On Wednesday 28 July 2004 19:29, T Ullas wrote:
I do not know what is meaning of omnidirectional broadcast. Actually the server and client will be both be communicating and that is bidirectional, correct me if i am wrong.
Pleeease first get your terminology correct. What server client are u talking about??? you want to implement a physical medium for providing connectivity full stop. That is the same as sticking a wire between two points - no server no client. On top of this wire you want to put some protocol to prevent simultaneous transmissions (collision) signal strength, error handling etc this is achieved by using software which implements the 802.11 standards. The 'wire' and the software together constitute an access point.
You also need to read some basic radio and antenna stuff before even thinking of messing around with broadband on a medium which was never meant to operate outside your four walls. But just to increase the snr of this mail omnidirectional means all points of the compass and refers to physical area. Bidirectional means two way and the 'direction' in bidirection is misleading. The correct terminology for what u are trying to say is full duplex. No, wi fi connections are not full duplex. They are half duplex. That's because the transmit and recieve antennas and the transmit and recieve frequencies are in such close proximity that the reciever will be totally saturated with it's own transmission.
No i am not going to be a ISP. Project need to be a community project just like HAM radios, but in 2.5 Gz range
There is no provision for HAM ISPs. Well most of are isps are real ham handed anyways.

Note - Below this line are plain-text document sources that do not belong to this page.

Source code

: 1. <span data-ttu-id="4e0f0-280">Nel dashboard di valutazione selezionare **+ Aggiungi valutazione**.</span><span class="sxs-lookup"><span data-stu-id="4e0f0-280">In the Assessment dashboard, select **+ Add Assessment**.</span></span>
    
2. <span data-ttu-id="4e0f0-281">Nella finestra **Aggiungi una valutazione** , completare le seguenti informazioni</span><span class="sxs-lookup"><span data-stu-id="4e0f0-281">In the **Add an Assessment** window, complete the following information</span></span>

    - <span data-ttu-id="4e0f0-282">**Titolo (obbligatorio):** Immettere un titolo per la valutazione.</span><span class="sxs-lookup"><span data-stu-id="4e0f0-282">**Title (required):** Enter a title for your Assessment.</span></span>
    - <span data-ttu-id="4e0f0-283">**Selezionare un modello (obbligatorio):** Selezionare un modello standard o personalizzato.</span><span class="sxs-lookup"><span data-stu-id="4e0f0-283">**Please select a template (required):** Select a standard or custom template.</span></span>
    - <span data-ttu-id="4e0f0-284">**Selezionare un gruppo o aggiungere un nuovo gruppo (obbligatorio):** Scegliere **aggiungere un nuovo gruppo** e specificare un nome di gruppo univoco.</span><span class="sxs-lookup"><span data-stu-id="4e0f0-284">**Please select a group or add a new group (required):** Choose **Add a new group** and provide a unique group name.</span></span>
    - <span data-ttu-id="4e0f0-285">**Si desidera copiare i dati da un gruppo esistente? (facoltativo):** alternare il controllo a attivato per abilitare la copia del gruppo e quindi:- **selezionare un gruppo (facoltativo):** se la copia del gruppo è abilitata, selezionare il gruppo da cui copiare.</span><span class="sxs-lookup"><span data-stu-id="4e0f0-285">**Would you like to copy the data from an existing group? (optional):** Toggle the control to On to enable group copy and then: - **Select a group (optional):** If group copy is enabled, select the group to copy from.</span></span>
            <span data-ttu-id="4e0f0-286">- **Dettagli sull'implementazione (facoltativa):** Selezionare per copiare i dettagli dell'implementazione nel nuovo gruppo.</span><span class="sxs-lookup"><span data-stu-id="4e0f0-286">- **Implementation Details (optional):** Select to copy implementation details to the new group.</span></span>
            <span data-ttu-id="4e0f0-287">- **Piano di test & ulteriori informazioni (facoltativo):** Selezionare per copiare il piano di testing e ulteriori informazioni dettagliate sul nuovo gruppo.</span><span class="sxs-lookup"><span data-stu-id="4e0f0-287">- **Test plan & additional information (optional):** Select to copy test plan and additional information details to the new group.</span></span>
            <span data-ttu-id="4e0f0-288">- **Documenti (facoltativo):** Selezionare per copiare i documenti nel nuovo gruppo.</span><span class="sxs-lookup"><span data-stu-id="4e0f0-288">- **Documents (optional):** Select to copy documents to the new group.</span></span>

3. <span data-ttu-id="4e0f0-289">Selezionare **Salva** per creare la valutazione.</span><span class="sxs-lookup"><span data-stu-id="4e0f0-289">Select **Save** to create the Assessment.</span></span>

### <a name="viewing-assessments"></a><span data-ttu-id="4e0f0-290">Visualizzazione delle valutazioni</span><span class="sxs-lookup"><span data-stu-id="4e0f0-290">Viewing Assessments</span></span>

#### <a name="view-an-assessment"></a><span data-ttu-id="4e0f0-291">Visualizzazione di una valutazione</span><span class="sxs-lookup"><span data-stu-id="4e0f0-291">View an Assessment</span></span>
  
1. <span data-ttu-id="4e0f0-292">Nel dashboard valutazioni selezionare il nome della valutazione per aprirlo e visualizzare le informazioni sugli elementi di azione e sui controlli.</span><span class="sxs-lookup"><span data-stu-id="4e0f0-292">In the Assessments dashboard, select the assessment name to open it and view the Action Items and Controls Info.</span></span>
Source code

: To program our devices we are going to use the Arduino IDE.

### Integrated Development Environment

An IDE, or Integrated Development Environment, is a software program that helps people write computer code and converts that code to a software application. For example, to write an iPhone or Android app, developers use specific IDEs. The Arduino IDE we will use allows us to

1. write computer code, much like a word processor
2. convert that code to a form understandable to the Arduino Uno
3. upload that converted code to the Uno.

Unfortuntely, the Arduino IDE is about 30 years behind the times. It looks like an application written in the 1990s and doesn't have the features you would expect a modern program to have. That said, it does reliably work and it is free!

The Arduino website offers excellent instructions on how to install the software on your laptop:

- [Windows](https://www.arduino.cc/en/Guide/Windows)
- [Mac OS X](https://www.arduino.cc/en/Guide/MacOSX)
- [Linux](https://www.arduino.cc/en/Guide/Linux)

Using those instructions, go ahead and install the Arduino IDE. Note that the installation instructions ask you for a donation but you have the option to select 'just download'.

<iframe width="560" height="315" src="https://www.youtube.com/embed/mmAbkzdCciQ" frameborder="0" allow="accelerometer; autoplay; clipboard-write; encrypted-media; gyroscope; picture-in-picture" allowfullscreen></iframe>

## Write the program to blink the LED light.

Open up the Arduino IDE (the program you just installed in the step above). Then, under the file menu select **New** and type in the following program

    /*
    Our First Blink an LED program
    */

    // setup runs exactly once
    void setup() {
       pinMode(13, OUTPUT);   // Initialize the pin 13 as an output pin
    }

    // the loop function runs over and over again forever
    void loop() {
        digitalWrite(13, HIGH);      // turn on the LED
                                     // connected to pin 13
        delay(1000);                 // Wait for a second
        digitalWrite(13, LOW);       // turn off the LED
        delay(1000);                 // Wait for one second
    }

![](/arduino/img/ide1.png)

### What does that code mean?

No moon bounce will be very slow. It take off the fun of multimedia Internet.
Jeez that was supposed to be humour. Any ways moon bounce is not slow, particularly when compared to our internet access. Multimedia on wifi?? do please read a lot before sticking your neck on this one. An mpeg4 video requires a peak BW of 7Mbps and latency of 2 to 3 mS. Not to mention very error free medium. At best u could broadcast a single video in a room. So perish the thought of multimedia "experience". U could try OFDM which would give you 45Mbps. But the cost would be so prohibitive that u are better off distributing dvds.